NEW DELHI — Kuwait’s parliamentary committee’s recent approval of a draft expatriate quota bill seeking to gradually slash the number of foreign workers in the country has caused a great deal of unease in India, prompting the Indian government to take note of it.

In response to the development, Indian foreign ministry spokesman said on Thursday that New Delhi was closely following the developments in Kuwait.

The spokesman also said that this matter was discussed during recent telephone talks between the foreign ministers of India and Kuwait.

“We share excellent bilateral ties which are deeply rooted in people to people linkages. The Indian community in Kuwait is well-regarded in Kuwait and elsewhere in the Gulf region and their contributions are well recognized. We have shared our expectations that Kuwait’s decision will take into account," the spokesman said.

However, Kuwait Assembly Speaker Marzouq Al-Ghanem has played down the move, saying it is difficult at this stage to impose quotas with specific percentages for different nationalities.
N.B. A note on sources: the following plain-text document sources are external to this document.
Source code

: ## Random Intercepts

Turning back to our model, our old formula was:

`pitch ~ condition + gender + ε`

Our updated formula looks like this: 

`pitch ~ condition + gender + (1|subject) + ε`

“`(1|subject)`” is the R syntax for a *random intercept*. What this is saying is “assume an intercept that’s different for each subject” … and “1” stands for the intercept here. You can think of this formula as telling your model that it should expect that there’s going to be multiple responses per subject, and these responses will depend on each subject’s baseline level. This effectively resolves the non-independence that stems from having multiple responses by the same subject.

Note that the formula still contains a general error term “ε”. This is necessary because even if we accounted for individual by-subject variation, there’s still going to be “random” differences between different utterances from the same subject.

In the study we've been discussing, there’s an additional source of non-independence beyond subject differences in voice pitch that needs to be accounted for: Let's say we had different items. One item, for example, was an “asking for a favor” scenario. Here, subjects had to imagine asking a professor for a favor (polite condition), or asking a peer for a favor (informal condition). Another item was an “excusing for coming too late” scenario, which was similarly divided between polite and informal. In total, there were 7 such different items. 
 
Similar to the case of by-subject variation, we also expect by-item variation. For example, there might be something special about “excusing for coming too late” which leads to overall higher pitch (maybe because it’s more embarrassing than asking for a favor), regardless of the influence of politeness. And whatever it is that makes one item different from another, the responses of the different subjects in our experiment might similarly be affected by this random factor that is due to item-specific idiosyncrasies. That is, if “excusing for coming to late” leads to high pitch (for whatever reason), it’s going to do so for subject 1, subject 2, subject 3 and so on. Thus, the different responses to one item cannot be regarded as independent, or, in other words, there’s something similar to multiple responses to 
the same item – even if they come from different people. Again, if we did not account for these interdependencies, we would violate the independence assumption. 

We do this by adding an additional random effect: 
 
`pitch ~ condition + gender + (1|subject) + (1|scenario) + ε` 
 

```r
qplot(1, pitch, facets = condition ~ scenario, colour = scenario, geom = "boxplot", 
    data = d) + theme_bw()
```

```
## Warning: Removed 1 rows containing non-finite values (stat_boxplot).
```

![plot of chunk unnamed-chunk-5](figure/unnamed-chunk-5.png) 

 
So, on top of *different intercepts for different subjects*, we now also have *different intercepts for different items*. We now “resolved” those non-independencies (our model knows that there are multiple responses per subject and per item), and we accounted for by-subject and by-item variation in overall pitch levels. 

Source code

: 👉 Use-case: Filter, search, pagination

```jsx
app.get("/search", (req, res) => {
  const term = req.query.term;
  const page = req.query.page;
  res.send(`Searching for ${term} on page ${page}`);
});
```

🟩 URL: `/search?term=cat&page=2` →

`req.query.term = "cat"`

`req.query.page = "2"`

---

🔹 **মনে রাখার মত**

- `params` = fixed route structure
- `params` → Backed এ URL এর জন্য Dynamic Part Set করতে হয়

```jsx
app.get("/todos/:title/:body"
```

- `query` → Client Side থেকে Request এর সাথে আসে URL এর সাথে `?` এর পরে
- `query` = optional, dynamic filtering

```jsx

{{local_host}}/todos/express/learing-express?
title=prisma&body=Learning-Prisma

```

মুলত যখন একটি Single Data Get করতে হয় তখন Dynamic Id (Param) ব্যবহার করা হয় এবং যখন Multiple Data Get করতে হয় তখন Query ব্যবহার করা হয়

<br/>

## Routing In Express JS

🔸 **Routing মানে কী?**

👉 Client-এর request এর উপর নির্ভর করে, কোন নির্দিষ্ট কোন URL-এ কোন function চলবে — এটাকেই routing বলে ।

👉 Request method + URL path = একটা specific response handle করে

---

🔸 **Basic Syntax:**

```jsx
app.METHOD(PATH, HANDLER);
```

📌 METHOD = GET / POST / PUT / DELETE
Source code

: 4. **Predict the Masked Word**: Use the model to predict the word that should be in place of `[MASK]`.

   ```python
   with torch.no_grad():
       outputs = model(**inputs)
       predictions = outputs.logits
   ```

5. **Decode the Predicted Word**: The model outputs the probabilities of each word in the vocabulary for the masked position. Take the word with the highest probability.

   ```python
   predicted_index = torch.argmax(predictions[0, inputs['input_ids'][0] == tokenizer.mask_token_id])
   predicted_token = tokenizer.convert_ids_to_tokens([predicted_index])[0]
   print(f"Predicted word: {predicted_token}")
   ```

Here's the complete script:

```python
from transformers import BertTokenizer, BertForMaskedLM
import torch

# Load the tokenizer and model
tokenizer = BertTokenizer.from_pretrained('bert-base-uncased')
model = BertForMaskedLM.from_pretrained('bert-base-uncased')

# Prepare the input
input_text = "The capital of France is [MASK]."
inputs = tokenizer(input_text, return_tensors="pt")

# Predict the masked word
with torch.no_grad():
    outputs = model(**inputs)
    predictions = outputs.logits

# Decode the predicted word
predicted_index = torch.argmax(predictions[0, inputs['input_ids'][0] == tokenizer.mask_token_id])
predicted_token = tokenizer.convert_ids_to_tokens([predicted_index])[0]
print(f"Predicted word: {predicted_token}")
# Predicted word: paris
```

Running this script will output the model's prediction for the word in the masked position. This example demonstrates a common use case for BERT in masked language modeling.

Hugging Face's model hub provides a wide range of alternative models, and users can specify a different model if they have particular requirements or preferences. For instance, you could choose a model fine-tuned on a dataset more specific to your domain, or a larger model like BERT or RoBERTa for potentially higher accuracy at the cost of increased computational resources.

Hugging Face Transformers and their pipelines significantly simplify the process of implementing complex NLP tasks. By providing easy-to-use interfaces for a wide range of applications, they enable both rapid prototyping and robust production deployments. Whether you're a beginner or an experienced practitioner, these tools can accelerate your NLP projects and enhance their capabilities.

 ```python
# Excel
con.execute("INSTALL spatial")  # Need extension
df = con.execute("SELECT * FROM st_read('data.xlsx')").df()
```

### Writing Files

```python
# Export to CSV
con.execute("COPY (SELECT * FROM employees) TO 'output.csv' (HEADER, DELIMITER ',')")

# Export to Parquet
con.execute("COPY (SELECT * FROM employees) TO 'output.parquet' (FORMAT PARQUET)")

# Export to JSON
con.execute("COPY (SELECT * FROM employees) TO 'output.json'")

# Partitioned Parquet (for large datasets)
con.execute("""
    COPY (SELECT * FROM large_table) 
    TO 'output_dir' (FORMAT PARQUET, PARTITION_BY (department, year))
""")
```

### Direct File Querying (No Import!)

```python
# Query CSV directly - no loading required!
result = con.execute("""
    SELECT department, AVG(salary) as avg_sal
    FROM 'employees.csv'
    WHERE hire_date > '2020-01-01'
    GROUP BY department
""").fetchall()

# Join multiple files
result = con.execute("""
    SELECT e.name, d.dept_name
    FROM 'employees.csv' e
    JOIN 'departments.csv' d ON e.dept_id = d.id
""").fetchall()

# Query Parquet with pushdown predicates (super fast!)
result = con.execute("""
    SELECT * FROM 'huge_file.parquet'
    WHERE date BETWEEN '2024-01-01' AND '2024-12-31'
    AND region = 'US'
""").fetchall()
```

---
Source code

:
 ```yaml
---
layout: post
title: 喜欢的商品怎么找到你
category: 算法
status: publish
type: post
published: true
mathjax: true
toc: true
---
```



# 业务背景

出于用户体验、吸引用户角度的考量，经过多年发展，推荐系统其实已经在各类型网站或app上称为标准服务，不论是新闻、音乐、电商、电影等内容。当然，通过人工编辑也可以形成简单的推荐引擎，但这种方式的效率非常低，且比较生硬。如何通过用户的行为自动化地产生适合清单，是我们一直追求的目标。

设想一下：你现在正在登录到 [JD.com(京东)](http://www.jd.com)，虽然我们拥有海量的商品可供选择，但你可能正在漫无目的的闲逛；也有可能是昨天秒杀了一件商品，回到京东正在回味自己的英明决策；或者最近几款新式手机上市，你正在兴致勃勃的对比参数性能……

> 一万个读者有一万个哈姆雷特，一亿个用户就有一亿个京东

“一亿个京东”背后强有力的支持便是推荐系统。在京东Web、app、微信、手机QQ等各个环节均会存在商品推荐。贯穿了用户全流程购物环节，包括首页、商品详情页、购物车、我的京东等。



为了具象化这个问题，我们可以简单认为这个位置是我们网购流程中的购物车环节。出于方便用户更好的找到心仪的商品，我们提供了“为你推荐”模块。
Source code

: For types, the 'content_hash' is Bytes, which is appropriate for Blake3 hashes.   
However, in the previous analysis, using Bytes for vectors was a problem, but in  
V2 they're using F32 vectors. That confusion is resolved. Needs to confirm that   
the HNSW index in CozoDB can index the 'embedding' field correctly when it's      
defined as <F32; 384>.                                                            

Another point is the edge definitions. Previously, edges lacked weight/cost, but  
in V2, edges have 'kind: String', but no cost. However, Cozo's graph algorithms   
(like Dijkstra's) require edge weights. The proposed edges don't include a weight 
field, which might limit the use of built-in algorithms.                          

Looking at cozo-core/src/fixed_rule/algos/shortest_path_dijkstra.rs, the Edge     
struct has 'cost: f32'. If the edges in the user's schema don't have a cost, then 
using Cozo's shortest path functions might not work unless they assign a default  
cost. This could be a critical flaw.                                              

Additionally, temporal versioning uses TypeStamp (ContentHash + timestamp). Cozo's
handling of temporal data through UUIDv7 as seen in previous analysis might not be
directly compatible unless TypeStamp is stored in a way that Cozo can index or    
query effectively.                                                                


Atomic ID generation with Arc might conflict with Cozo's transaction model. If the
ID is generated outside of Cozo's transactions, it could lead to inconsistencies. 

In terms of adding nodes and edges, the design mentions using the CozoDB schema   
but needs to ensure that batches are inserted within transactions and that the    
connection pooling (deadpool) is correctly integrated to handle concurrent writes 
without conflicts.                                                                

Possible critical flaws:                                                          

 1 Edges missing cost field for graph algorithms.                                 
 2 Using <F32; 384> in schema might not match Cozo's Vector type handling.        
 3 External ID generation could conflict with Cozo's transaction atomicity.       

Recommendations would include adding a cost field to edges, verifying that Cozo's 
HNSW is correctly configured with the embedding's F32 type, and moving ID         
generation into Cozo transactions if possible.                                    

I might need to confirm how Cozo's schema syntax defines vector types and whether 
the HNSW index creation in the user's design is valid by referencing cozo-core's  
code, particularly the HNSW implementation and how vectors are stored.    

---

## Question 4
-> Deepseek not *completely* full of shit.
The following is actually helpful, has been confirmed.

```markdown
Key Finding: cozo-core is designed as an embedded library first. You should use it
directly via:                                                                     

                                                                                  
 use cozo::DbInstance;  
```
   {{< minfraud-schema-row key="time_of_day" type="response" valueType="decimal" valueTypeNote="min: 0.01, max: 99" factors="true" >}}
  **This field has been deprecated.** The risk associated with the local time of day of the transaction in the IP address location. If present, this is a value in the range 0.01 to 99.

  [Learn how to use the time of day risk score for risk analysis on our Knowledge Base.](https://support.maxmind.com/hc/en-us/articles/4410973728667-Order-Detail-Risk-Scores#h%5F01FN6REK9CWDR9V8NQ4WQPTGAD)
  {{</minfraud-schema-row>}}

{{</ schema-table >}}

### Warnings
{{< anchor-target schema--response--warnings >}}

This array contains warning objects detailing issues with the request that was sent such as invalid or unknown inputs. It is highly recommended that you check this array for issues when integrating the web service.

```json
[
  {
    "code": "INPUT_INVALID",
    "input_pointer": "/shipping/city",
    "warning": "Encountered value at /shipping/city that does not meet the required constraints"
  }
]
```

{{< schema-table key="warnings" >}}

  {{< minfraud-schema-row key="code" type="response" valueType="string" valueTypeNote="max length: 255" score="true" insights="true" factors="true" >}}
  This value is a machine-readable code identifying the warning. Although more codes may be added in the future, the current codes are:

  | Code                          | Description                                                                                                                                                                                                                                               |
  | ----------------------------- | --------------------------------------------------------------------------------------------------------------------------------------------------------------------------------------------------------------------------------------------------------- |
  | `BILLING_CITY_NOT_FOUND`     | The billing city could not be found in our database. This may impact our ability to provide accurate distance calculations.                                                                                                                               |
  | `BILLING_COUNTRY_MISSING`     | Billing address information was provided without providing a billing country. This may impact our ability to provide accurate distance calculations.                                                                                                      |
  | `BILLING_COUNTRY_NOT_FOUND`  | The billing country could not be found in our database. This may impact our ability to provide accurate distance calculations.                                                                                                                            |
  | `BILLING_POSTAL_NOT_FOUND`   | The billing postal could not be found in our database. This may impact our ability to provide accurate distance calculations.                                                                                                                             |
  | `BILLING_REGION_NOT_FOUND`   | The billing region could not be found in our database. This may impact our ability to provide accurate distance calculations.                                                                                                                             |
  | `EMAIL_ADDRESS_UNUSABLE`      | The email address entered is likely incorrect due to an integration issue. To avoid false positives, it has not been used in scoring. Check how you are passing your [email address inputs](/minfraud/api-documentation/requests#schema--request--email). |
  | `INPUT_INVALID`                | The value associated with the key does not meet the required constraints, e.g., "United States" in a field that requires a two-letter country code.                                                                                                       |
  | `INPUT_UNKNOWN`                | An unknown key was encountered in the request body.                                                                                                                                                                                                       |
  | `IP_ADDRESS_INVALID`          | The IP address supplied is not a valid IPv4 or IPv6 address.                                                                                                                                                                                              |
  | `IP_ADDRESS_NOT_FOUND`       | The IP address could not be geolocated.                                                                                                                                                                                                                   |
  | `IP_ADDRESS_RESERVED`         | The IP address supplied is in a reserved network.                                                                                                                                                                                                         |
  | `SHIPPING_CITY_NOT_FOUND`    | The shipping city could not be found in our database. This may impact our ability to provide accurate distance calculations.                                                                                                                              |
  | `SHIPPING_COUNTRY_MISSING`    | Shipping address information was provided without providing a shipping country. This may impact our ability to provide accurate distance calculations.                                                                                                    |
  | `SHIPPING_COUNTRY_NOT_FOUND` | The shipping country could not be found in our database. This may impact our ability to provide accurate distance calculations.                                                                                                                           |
Al-Ghanem, along with other lawmakers, is pitching for comprehensive legislation to reduce the number of expatriates in the country gradually.

The quota bill calls for reducing the number of foreigners — Indians not exceeding 15 percent of the total number of Kuwaitis, while the number of Egyptians, Filipinos and Sri Lankans each not to exceed 10 percent of the Kuwaitis while the quota of the Bangladeshis, Nepalese, Pakistanis and Vietnamese is fixed at 3 percent.

Some 800,000 Indians could be forced to leave Kuwait if the bill is passed by the parliament as the Indian community constitutes the largest expatriate community in Kuwait, totaling 1.45 million.

The current population of Kuwait is 4.3 million, with Kuwaitis making up 1.3 million of the population, and expatriates accounting for 3 million.

As the economy in Kuwait is reeling from a slump in oil prices and the fallout of the coronavirus pandemic, there have been growing calls for a reduction in the number of foreign workers in the country.

Last month, Kuwait’s Prime Minister Sheikh Sabah Al Khalid Al Sabah proposed reducing the number of expatriates from 70 percent to 30 percent of the population.